What I would try is to use the most stable data point, the % of tickets that never dupe, and work backwards from that.

So if 70% of the (drawn and returned) tickets never duped over 100 trials that would imply (ignoring variance), that the chance of not duping a given ticket in 100 draws is 70%.

.7^(1/100) would be the chance of not duping in 1 trial which is .9964. Then 1 - .9964 gives the chances of duping in 1 trial = .00356, which is 279:1, for 280 total tickets.

This approach ignores all the extra information you have and is still going to be subject to variance (because that 70% figure is subject to variance).

I think the way you use the extra information of double dupes and triple dupes etc to mitigate variance is curve fitting.
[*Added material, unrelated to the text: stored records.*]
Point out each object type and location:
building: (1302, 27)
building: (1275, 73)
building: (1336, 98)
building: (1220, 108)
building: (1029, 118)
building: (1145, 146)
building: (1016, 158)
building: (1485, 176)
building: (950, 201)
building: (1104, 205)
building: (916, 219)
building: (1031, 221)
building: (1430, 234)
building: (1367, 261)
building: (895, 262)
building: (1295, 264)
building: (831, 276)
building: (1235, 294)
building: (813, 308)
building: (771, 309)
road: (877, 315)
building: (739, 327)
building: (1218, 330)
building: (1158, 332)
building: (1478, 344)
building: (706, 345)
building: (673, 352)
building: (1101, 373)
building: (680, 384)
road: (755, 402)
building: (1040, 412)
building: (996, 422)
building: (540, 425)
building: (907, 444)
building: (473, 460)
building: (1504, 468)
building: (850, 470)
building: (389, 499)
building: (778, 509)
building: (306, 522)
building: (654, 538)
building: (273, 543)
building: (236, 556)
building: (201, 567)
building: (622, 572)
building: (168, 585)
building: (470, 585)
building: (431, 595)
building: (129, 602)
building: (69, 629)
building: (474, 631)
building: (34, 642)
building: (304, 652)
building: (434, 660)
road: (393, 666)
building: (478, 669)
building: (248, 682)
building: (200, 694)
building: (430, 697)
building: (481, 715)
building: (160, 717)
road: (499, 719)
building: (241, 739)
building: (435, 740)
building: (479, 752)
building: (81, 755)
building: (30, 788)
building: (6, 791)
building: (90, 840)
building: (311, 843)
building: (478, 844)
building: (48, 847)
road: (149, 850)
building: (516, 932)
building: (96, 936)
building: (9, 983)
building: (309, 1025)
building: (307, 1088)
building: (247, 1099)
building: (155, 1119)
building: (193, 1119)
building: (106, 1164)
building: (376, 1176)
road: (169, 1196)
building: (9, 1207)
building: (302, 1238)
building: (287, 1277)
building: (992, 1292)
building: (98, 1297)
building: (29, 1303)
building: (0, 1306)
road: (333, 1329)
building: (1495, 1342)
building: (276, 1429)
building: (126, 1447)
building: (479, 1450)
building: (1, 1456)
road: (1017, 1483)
But idk.
Yea, this might be just as good of an estimate as anything. It would definitely be the most straighforward.

My solution was just to sim a ton of them then find the ones with the same results. So if I simmed with 50 then print out results like 71,15,8,6 (for 0, 15 of 1 duplicate, 2 with 3 of the same etc for each trial.. Then just count the exact matches of each simmed pool size with our 1 sample. It would at least could remove variance on the testing side but there will always be the variance in the observed duplicates.

I'd have to think more about your method. It sorta makes sense but I'm not sure how good of an approximation it would be. However, writing a sim to test the 1 size estimated by the above amount would actually be quite easy. Hmm maybe when I have an hour or so free.

The curve fitting approach also seems correct to me but that is over my head. Maybe fresh out of college I'd have some clue..